"Uzlaştırıcılar" ve Tahkim Kurulu
Başakşehirli bazı futbolcuların Rize'deki saldırısıyla gazeteciler üzerine yapıştırılan kötü imaj bir kez daha güncellendi.
Bu, son derece haksız bir tutum. Neden genel itibariyle gazeteci, özel olarak ise spor haberleriyle uğraşan gazeteciler zayıf, hakkını arayamayan ve küçük çıkarlar peşinde koşan bir grup olarak yaftalanıyor ya da böyle bir algı oluşturuluyor.
GAZETECİLİK SAYGIN BİR MESLEKTİR
Buna zemin hazırlayan "gazeteciler" olabilir ancak bu meslek evrensel olarak saygın bir yere sahip, kötü örnekler mesleğin saygınlığını ortadan kaldırmaz.
Benimki kişisel bir serzeniş değil; bir durum tespiti yapıyorum.
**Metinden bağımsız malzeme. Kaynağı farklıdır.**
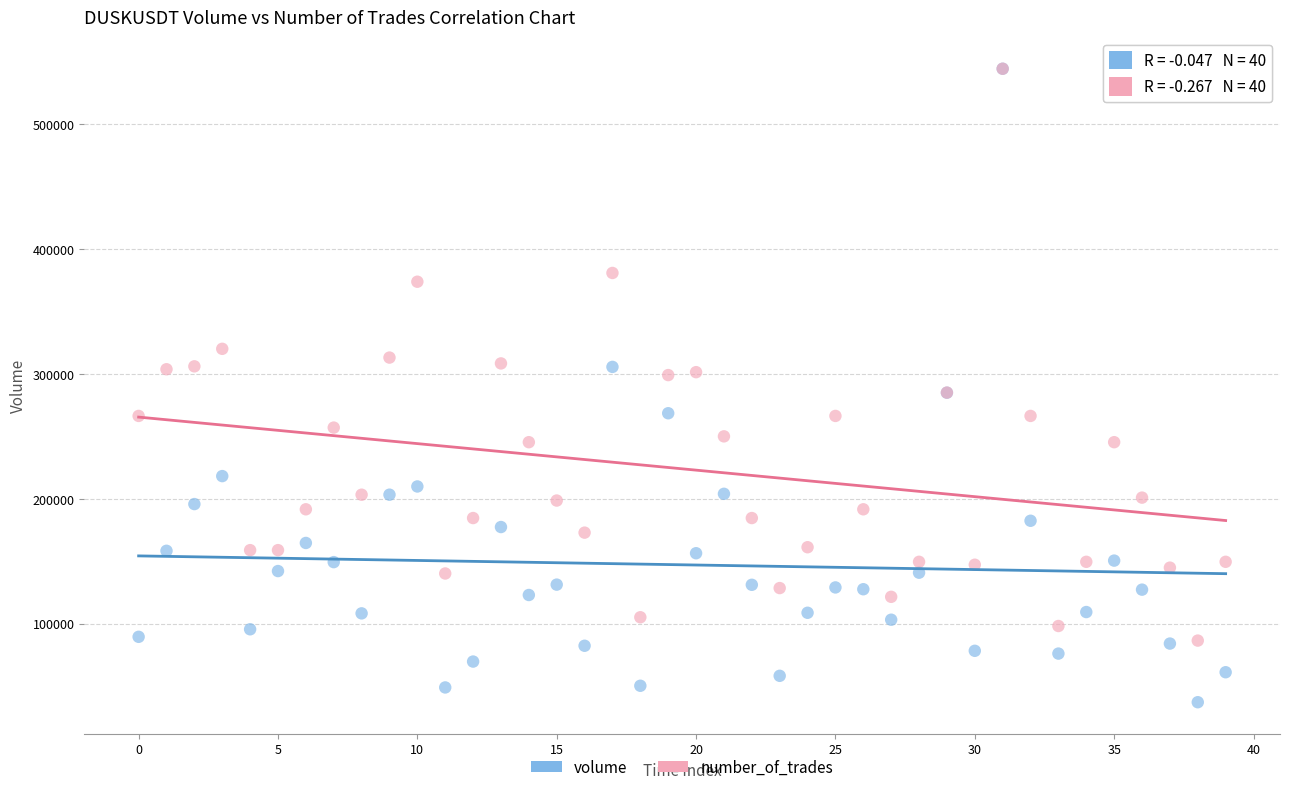

Which series contains the lowest Y value?

volume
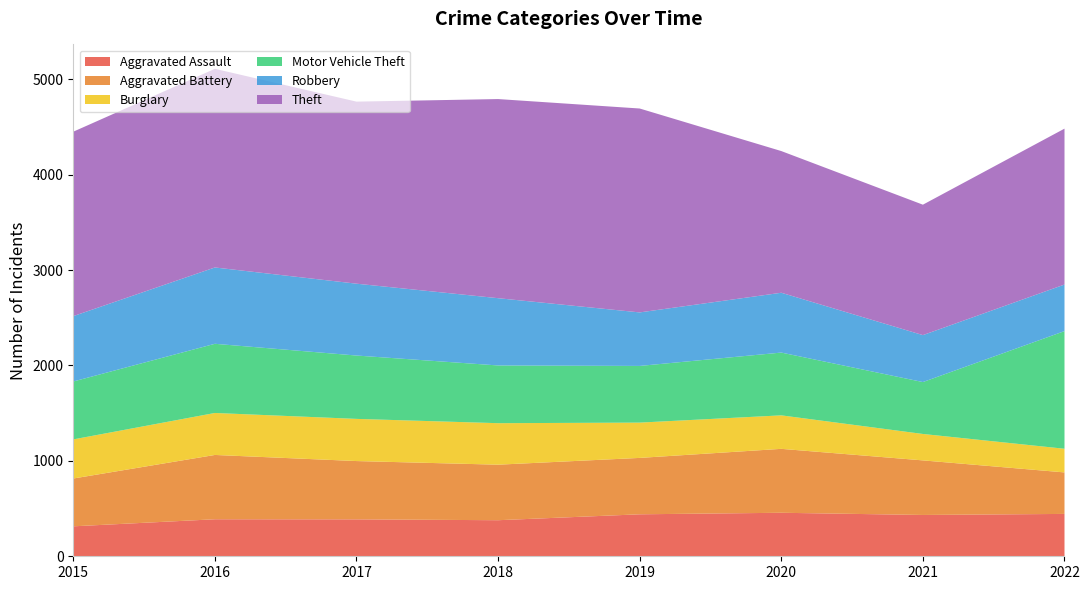

Rank the series at 2017 from lowest to highest value.

Aggravated Assault, Burglary, Aggravated Battery, Motor Vehicle Theft, Robbery, Theft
Kötü olan üzerinden bir genelleme yaparak bu iş kolunun basite indirgenmesine tahammül edemiyorum. Üstelik kendimi gazeteci olarak tanımlamıyorum. Sadece gazetecilik mesleği içerisinde değerlendirilen bir işi yapıyorum şu anda.
Radyo - televizyon, haber ajansı, dergi-gazete hepsi genel itibariyle gazeteciliğin kapsamı içerisinde yer alıyor. Bunlardan birinde çalışıyorsanız gazetecilik mesleğini yapıyorsunuz demektir.
Gazeteci denilince bu ülkede insanların aklına tehdit edilen, saldırıya uğrayan, karşı koyamayan, hakkını arayamayan ve hep küçük menfaatlerin peşinde olan bir grup gelmemeli. Bu çarpık algının ortaya çıkması sebebiyle, elbette, sektör içerisindekilerin de özeleştiri yapması gerekir ancak bu mecranın neden koşar adımlarla itibarsızlaştırıldığı ya da yerleşik olan böyle bir algının varlığı özel olarak tartışılmaya muhtaç bir problemdir.
Şu kadarını söylemekle yetineyim: spor, ekonomi, politika vs. hangi alanda olursa olsun işini doğru yapan, kendini yetiştirmiş, ufku açık gazeteciler var, yeni gelen yetenekli adaylar da var. Bunlar kendi kariyerlerini ileriye taşırken, güçleri oranında mesleğe itibar da kazandırıyorlar.
FIRILDAK GİBİ DÖNENLER
Tutarsızlık içerisinde yüzen, medya kuvvetine güvenerek efelik yapan, sıkıyı görünce ise bir anda 180 derece dönen, "uysallaşan" tipler, yani dik durmaktan, karşısındakilerle eşit ilişki kurabilme yetisinden yoksun, eğilip bükülen tipler ise popüler deyimle medya okur yazarları, ya da okuyucu/izleyici kitle tarafından elimine edilirler.
Bu yapılmıyorsa, ki bugüne kadar yapılmadı, iyi ve gerçek gazeteciler bu bahsettiğim gruptan ayrı tutulmalı.
Gazetecilik mesleği içerisinde yer alan herkesi korkak, eğilip bükülen ya da dürüstlükten uzak diye nitelendiremeyiz.
UNUTULUR GİDER Mİ?
Maalesef Rize'de, Başakşehirli bazı futbolcuların saldırısına uğrayan gazeteciler bu genellemenin mağduru oldular. Haklarını sonuna kadar savunacaklarını söylediler ancak araya "uzlaştırıcılar" girdi. Şimdi her şey süt liman olmuş gözüküyor.
Zaten Tahkim Kurulu da olayı çoktan "tespit etti"; aslında gazeteciler saldırıya uğramamış, olay bir "kavga"dan ibaretmiş.
Çok merak ediyorum, bu kararı veren Tahkim Kurulu üyeleri, kendilerine göre bir dengeyi koruduklarını varsayarken, aynı zamanda "Bunlar zaten gazeteci, unutuluuuur gider" diye mi düşündüler (?).
Gazeteciler meslektaşlarına yapılan bu saldırının Tahkim Kurulu üyelerinin düşündüğü gibi kolayca unutturulup gitmesine izin verirler mi?